Purpose This study was carried out to clarify the relationship of IgG phosphatidylserine-dependent anti-prothrombin antibody (aPS/PT), IgG beta 2 glycoprotein I-dependent anticardiolipin antibody (beta 2-GPI aCL), and lupus anticoagulant (LA) to cerebral infarction, using data from 93 patients who visited our hospitals.
Materials and Methods We computed the positive rates for each of IgG aPS/PT, beta 2-GPI aCL, and LA in the 93 patients with cerebral infarction, and carried out logistic regression analysis with IgG aPS/PT as the outcome variable and with beta 2-GPI aCL, LA, and each risk factor as predictor variables in order to assess the relationship of IgG aPS/PT with each factor.

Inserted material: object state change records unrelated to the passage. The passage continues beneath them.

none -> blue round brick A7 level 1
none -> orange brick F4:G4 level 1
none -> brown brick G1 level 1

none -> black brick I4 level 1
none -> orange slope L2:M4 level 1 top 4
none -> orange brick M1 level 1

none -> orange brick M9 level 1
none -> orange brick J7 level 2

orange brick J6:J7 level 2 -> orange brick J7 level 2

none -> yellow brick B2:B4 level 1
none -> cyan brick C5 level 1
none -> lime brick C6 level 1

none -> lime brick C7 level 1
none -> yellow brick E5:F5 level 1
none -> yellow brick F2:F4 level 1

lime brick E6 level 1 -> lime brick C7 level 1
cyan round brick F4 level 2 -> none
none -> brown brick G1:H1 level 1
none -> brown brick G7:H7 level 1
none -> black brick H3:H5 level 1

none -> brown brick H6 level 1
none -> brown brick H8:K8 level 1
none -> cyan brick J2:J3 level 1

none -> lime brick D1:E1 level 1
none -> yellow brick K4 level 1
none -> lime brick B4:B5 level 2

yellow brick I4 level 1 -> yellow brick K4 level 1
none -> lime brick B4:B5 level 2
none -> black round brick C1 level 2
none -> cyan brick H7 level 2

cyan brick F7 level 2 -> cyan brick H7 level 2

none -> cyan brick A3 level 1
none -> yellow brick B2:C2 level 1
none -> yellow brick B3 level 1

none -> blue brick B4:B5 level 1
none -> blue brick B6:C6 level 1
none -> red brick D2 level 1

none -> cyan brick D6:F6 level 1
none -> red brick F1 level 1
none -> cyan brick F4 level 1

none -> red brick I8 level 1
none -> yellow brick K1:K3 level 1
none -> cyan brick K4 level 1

Results IgG aPS/PT was more highly correlated with LA than beta 2-GPI aCL in IgG aPS/PT-positive patients with cerebral infarction. IgG aPS/PT itself appears to have high specificity as a marker for antiphospholipid syndrome (APS), because there were patients who were IgG aPS/PT-positive but both beta 2-GPI aCL- and LA-negative.
Conclusion In IgG aPS/PT-positive patients with cerebral infarction, IgG aPS/PT is more highly correlated with LA than beta 2-GPI aCL. It is also strongly associated with APS. Measurement of IgG aPS/PT in patients with cerebral infarction could be of diagnostic value.